» PROBLEMS AND TASKS:
[a] In the review of the H.264 decoder controls, into which single control does the reviewer suggest merging DECODE_PARAM and SLICE_PARAM?
[b] Print the passage from the review of the H.264 decoder controls, starting with "I would suggest" and going on through "do you think?".

» SOURCE EXCERPT:
= = = =

For consistency with MPEG-2 and upcoming JPEG, I think we should call
this "H264_QUANTIZATION".

> +    Instance of struct v4l2_ctrl_h264_scaling_matrix, containing the scaling
> +    matrix to use when decoding the next queued frame. Applicable to the H.264
> +    stateless decoder.
> +
> +``V4L2_CID_MPEG_VIDEO_H264_SLICE_PARAM``

Ditto with "H264_SLICE_PARAMS".

> +    Array of struct v4l2_ctrl_h264_slice_param, containing at least as many
> +    entries as there are slices in the corresponding ``OUTPUT`` buffer.
> +    Applicable to the H.264 stateless decoder.
> +
> +``V4L2_CID_MPEG_VIDEO_H264_DECODE_PARAM``
> +    Instance of struct v4l2_ctrl_h264_decode_param, containing the high-level
> +    decoding parameters for a H.264 frame. Applicable to the H.264 stateless
> +    decoder.

Since we require all the macroblocks to decode one frame to be held in
the same OUTPUT buffer, it probably doesn't make sense to keep
DECODE_PARAM and SLICE_PARAM distinct.

I would suggest merging both in "SLICE_PARAMS", similarly to what I
have proposed for H.265: https://patchwork.kernel.org/patch/10578023/

What do you think?

Cheers,

Paul

>  ``V4L2_CID_MPEG_VIDEO_H264_VUI_SAR_ENABLE (boolean)``
>      Enable writing sample aspect ratio in the Video Usability
>      Information. Applicable to the H264 encoder.

= = = =

» SUPPLIED MATERIAL:
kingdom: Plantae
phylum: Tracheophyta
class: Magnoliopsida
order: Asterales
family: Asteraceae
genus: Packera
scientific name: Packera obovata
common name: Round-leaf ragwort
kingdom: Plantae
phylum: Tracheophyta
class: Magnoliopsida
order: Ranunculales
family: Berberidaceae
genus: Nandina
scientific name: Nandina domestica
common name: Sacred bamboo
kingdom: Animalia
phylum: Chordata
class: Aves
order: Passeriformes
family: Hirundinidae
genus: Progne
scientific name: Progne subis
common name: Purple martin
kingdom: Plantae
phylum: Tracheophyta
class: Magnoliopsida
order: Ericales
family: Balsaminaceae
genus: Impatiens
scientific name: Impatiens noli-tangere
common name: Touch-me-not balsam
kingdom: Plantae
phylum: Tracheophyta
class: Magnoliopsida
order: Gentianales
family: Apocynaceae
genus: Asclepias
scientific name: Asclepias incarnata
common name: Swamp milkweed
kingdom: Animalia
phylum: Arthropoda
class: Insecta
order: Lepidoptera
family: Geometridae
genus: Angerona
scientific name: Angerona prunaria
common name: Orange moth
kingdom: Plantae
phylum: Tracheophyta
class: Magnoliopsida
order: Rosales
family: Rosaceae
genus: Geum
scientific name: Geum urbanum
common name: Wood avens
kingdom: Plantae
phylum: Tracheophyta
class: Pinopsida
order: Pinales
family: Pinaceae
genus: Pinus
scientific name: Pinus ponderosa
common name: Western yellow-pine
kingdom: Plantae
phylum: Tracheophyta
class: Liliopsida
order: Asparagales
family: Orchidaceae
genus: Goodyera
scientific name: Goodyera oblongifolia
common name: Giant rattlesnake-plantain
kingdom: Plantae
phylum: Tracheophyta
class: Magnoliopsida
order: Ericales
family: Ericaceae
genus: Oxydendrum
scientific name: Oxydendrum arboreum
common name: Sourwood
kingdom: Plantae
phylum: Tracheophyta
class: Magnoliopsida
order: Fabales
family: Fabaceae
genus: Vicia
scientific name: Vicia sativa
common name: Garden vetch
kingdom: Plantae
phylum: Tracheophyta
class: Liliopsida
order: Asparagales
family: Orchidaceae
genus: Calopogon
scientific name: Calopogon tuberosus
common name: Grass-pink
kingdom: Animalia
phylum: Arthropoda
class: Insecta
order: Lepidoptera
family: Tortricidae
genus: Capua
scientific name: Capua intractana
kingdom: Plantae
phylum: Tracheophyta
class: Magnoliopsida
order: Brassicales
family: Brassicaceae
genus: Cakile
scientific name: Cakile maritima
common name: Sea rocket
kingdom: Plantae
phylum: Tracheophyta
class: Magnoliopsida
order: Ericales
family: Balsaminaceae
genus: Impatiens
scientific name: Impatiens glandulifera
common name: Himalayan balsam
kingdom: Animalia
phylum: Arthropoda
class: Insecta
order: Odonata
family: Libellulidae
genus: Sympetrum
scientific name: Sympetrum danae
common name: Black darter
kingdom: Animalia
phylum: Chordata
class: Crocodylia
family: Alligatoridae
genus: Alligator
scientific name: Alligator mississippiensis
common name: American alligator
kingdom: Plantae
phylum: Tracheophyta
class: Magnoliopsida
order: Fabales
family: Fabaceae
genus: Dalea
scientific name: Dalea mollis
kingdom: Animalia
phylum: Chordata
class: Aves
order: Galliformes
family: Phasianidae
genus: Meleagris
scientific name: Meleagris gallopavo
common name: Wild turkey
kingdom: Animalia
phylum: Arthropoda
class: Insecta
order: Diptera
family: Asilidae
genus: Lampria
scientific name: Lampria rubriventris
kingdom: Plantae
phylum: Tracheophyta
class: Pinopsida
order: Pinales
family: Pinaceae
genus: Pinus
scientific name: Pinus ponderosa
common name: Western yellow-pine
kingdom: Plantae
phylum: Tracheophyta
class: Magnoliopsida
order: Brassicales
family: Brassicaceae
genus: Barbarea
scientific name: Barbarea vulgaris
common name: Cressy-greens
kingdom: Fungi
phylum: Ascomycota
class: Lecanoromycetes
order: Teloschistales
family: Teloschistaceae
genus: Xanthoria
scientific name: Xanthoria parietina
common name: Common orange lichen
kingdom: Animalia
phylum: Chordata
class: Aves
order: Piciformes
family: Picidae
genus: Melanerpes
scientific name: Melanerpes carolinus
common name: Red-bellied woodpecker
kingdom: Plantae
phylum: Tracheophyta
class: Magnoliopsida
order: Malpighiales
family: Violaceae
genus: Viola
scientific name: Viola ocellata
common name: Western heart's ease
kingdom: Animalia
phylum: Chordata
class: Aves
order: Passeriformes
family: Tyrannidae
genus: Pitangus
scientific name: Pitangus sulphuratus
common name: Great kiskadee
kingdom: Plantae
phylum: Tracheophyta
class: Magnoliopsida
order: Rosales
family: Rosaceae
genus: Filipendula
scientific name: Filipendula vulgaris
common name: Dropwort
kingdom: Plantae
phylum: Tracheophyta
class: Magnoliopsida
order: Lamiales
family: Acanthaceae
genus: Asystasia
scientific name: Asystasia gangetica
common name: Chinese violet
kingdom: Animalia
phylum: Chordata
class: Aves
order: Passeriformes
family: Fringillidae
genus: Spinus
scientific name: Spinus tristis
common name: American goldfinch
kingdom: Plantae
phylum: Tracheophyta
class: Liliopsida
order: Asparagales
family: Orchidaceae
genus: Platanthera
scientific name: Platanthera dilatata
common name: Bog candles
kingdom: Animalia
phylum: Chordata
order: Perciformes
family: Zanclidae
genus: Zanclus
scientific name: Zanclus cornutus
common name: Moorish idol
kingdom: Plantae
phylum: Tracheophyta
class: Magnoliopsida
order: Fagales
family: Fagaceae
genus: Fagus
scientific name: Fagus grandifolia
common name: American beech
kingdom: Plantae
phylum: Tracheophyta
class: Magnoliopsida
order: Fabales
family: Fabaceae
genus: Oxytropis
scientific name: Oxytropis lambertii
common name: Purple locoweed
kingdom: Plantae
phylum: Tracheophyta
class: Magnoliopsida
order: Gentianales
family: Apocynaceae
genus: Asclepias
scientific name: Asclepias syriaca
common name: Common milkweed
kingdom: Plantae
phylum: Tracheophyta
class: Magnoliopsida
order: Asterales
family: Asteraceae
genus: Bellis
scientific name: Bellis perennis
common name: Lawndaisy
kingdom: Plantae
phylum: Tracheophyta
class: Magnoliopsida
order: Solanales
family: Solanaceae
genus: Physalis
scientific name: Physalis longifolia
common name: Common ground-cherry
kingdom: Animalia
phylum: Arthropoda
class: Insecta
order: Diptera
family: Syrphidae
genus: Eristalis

= = = =

» SOLUTIONS FOR EACH TASK:
[a] "SLICE_PARAMS"

[b]
I would suggest merging both in "SLICE_PARAMS", similarly to what I
have proposed for H.265: https://patchwork.kernel.org/patch/10578023/

What do you think?